## WHAT THE EXERCISE ASKS
Render everything from the line containing "outline of Lomma, Skåne, Sweden" down to the line containing "the district of" as a numbered list, both of those lines included and any blank lines skipped. Leave the pictures out of your answer.

## RECORDS SHOWN
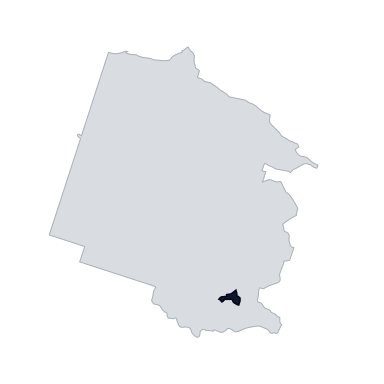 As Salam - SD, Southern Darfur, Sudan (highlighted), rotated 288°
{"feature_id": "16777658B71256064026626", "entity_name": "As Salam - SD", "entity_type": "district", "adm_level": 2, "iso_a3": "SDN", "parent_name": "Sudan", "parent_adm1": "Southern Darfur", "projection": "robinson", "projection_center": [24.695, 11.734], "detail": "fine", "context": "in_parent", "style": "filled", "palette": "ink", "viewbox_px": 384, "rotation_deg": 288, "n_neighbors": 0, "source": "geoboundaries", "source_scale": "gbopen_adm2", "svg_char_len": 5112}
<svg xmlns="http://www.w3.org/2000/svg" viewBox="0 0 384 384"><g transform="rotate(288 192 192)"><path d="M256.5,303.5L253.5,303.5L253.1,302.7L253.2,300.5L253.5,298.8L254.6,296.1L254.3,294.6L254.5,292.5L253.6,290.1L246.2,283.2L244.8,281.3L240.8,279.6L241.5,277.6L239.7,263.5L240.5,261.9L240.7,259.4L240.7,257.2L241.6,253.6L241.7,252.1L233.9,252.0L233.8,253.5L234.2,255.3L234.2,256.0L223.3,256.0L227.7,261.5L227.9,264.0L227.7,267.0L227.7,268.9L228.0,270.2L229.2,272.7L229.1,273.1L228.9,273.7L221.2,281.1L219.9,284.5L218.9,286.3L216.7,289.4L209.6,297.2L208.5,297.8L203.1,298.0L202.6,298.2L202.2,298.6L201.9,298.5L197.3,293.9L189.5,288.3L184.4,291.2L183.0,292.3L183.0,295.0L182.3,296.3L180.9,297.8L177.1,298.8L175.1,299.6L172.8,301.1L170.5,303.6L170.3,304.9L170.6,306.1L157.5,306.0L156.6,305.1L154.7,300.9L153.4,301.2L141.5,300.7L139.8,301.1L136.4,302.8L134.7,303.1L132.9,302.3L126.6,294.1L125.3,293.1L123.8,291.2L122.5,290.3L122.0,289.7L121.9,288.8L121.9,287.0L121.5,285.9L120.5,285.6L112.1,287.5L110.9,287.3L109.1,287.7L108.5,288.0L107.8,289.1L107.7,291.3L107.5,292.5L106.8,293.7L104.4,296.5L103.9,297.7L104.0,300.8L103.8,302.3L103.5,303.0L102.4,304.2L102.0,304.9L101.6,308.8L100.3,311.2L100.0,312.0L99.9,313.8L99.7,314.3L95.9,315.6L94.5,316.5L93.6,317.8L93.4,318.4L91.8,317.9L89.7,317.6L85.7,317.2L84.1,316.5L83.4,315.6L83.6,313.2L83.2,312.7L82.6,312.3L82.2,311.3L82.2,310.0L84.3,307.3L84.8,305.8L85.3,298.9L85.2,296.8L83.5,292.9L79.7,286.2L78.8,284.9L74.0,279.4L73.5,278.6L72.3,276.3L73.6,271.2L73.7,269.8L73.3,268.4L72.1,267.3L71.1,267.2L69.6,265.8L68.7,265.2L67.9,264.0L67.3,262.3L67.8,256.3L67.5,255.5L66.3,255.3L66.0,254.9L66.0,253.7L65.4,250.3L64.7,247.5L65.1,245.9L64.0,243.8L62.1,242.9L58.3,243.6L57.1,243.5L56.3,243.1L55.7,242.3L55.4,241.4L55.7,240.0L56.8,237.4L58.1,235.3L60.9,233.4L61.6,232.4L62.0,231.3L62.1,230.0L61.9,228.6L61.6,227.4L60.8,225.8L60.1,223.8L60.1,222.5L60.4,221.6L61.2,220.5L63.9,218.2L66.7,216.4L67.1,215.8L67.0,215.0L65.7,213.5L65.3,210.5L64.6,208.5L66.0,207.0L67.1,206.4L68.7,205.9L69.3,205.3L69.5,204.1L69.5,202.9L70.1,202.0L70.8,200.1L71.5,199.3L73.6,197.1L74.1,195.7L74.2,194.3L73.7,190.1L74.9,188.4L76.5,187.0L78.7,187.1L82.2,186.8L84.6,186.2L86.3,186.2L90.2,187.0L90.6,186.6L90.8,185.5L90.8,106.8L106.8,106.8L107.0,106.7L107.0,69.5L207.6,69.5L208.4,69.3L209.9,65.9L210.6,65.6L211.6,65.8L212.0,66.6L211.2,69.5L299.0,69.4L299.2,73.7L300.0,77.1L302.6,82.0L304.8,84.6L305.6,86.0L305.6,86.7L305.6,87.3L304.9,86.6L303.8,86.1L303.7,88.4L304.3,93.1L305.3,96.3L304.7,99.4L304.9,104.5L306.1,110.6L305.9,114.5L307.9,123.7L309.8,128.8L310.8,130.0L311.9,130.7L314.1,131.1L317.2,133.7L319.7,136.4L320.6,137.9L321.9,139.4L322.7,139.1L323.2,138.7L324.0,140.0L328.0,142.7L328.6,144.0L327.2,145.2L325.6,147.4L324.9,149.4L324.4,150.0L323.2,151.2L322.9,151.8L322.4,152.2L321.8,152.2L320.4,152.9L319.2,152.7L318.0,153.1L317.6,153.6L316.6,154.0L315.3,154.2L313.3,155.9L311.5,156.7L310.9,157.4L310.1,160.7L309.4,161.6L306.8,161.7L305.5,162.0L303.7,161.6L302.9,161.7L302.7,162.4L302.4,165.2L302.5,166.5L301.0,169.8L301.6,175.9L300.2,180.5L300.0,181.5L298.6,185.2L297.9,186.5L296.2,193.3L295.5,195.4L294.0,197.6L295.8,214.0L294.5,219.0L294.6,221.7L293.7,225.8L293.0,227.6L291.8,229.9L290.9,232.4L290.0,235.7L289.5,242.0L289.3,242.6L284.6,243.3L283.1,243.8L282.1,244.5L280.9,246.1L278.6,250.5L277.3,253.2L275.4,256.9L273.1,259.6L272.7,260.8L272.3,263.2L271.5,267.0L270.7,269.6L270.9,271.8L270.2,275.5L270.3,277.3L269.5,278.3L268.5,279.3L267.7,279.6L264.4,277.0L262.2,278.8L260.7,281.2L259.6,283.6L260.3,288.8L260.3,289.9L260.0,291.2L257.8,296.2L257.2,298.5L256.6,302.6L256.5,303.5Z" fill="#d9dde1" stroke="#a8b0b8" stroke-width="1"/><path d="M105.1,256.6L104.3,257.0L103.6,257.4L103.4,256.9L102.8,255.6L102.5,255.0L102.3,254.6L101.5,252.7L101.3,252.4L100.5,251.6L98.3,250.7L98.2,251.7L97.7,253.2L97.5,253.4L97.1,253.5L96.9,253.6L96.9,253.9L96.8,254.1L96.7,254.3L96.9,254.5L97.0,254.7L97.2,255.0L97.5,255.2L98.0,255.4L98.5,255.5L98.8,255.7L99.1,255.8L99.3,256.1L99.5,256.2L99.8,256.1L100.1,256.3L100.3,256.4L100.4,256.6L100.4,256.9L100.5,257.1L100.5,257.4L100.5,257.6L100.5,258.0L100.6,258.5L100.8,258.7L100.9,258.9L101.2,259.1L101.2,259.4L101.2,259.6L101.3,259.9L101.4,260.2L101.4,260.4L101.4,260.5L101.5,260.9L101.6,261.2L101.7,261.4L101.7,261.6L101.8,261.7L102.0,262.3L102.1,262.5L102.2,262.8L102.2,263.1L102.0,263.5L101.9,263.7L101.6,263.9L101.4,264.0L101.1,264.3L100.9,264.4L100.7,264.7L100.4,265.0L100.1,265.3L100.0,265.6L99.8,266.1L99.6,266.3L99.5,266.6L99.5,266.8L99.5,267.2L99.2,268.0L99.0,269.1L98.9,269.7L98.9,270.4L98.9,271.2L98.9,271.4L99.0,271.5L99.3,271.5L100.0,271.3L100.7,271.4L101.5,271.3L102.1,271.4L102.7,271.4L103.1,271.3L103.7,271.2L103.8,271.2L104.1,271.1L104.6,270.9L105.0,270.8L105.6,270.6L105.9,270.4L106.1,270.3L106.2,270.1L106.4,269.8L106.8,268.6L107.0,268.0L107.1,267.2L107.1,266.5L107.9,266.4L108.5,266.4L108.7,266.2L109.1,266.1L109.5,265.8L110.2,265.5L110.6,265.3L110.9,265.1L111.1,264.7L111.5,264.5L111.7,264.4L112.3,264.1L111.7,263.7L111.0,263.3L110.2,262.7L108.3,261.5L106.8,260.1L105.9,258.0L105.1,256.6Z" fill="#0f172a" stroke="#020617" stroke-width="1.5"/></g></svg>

...

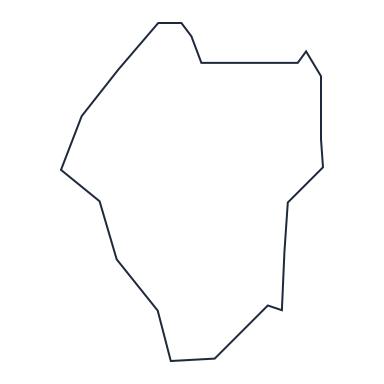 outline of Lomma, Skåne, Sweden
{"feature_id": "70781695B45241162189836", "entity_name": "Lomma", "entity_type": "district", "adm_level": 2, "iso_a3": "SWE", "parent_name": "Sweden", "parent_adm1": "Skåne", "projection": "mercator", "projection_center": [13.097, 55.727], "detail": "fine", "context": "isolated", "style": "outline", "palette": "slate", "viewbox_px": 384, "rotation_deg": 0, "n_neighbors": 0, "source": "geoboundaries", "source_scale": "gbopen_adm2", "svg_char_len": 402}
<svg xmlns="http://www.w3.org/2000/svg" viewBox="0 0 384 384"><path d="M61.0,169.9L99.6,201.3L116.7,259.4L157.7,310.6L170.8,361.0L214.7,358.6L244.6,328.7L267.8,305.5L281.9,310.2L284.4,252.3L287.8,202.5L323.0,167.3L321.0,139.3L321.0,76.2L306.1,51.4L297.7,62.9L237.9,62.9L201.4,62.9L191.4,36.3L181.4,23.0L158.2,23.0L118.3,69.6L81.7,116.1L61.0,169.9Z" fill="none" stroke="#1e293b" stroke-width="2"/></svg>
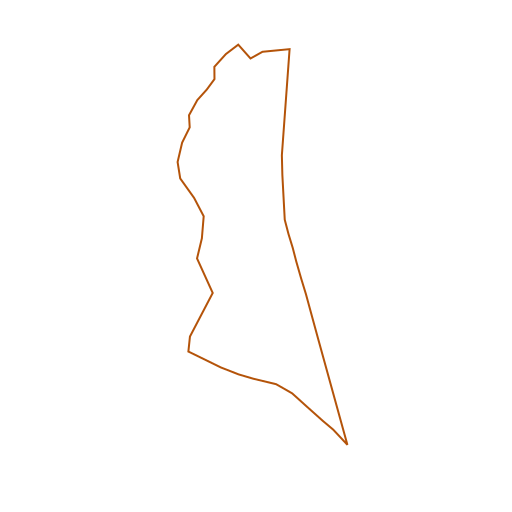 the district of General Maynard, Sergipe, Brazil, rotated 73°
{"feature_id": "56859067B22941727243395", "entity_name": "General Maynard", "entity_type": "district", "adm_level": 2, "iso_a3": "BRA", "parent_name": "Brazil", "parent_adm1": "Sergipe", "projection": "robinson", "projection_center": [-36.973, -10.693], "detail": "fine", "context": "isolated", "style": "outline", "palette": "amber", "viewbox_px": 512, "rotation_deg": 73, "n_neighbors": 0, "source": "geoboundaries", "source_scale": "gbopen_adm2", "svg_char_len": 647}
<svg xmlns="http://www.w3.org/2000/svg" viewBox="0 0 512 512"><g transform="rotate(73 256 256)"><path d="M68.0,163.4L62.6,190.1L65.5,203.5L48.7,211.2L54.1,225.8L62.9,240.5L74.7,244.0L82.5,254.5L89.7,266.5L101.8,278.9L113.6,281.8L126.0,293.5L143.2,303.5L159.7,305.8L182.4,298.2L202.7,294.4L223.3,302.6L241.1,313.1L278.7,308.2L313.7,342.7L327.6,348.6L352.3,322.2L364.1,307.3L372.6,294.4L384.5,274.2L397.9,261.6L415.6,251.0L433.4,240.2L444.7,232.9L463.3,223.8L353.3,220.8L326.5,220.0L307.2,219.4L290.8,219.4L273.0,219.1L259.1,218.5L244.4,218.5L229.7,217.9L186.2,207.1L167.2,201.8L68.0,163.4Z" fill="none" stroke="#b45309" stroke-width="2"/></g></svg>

...

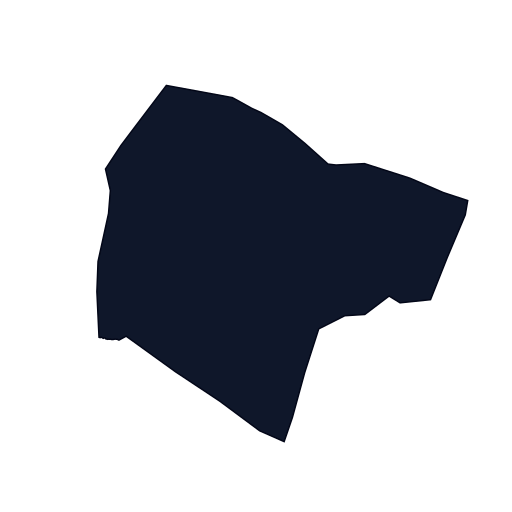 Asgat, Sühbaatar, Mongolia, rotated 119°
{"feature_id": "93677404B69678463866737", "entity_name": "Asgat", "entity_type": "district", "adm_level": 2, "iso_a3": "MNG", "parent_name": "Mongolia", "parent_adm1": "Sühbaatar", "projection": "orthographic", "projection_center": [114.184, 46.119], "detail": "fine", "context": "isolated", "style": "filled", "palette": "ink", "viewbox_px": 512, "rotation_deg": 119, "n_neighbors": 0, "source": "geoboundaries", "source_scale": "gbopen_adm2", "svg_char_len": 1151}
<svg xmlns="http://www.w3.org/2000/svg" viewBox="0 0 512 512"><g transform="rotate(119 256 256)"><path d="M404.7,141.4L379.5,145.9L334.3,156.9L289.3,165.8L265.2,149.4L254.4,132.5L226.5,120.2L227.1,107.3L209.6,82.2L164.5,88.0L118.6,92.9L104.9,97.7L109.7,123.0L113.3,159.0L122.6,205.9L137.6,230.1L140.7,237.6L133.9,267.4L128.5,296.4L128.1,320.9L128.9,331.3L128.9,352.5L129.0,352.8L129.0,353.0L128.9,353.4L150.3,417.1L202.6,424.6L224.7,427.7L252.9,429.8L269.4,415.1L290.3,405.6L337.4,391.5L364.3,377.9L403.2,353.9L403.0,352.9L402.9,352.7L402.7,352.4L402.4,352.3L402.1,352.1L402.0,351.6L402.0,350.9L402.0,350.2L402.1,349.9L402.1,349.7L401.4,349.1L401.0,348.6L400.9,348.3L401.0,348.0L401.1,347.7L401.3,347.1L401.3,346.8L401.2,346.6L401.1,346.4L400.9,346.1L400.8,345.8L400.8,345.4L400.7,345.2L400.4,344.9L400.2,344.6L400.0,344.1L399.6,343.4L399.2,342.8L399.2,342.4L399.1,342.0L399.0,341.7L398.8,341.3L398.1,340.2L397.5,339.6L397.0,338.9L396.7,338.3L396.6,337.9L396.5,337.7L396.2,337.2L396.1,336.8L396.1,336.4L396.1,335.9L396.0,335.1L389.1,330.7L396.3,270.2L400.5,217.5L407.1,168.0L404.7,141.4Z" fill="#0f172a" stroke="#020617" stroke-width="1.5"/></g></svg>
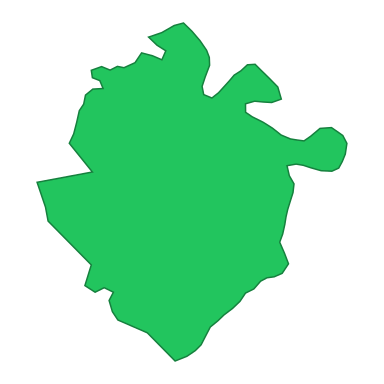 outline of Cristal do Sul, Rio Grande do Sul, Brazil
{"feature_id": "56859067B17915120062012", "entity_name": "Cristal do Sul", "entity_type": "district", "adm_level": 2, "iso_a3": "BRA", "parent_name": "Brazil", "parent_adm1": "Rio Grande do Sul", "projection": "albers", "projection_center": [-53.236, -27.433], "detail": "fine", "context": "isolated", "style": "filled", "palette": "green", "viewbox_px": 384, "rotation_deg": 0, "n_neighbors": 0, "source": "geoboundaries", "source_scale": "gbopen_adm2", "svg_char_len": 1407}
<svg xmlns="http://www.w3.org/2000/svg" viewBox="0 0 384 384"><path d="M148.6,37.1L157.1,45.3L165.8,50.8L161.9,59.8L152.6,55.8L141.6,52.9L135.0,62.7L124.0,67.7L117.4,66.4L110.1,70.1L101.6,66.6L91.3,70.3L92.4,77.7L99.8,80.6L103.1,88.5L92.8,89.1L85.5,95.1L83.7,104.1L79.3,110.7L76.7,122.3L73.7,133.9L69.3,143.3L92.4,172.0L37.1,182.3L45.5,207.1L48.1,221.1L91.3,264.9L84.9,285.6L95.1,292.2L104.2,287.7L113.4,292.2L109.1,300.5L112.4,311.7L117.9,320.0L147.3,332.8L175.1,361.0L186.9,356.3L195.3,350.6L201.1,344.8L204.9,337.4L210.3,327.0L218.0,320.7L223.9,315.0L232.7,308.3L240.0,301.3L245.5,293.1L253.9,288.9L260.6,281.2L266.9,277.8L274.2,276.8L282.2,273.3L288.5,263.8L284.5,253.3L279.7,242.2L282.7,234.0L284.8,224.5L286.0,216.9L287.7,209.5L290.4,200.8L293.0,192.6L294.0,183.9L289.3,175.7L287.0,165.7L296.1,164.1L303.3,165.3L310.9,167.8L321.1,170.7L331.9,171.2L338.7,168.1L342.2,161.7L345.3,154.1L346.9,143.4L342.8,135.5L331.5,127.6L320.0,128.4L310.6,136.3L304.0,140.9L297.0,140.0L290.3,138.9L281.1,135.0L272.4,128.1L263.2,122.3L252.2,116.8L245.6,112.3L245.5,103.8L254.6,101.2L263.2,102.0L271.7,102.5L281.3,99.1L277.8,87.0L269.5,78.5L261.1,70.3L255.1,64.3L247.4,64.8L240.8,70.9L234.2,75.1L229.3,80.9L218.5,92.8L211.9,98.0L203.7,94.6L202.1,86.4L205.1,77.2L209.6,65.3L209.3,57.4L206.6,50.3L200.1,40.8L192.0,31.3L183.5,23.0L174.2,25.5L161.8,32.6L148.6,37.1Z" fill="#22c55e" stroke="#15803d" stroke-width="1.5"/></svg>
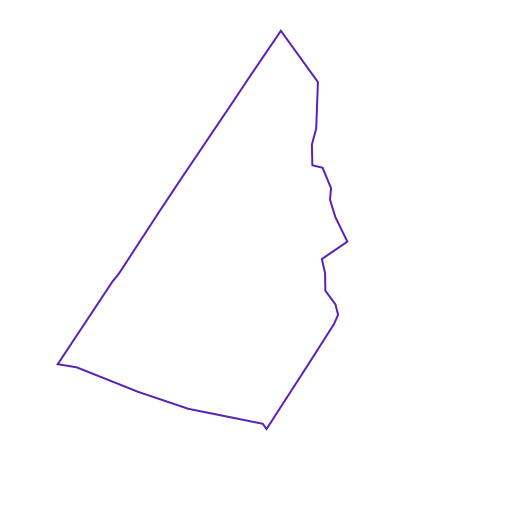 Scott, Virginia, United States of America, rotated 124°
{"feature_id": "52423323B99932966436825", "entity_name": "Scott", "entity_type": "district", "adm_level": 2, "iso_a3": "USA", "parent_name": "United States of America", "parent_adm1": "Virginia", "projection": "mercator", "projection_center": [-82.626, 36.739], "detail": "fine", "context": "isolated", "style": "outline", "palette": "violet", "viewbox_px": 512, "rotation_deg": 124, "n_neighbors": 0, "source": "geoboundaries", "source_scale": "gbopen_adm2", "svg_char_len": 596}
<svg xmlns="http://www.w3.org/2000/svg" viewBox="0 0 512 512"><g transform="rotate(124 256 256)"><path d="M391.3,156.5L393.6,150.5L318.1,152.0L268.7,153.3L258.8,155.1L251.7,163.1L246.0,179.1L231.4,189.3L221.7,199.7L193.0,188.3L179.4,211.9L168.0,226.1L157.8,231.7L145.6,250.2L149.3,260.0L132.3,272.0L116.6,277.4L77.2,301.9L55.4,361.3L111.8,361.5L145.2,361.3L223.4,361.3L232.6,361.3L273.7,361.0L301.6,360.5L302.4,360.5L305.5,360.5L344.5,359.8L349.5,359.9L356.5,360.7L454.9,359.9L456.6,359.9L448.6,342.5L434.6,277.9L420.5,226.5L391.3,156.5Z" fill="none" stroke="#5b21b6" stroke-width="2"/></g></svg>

## WRITTEN SOLUTION
1.  outline of Lomma, Skåne, Sweden
2. {"feature_id": "70781695B45241162189836", "entity_name": "Lomma", "entity_type": "district", "adm_level": 2, "iso_a3": "SWE", "parent_name": "Sweden", "parent_adm1": "Skåne", "projection": "mercator", "projection_center": [13.097, 55.727], "detail": "fine", "context": "isolated", "style": "outline", "palette": "slate", "viewbox_px": 384, "rotation_deg": 0, "n_neighbors": 0, "source": "geoboundaries", "source_scale": "gbopen_adm2", "svg_char_len": 402}
3. <svg xmlns="http://www.w3.org/2000/svg" viewBox="0 0 384 384"><path d="M61.0,169.9L99.6,201.3L116.7,259.4L157.7,310.6L170.8,361.0L214.7,358.6L244.6,328.7L267.8,305.5L281.9,310.2L284.4,252.3L287.8,202.5L323.0,167.3L321.0,139.3L321.0,76.2L306.1,51.4L297.7,62.9L237.9,62.9L201.4,62.9L191.4,36.3L181.4,23.0L158.2,23.0L118.3,69.6L81.7,116.1L61.0,169.9Z" fill="none" stroke="#1e293b" stroke-width="2"/></svg>
4.  the district of General Maynard, Sergipe, Brazil, rotated 73°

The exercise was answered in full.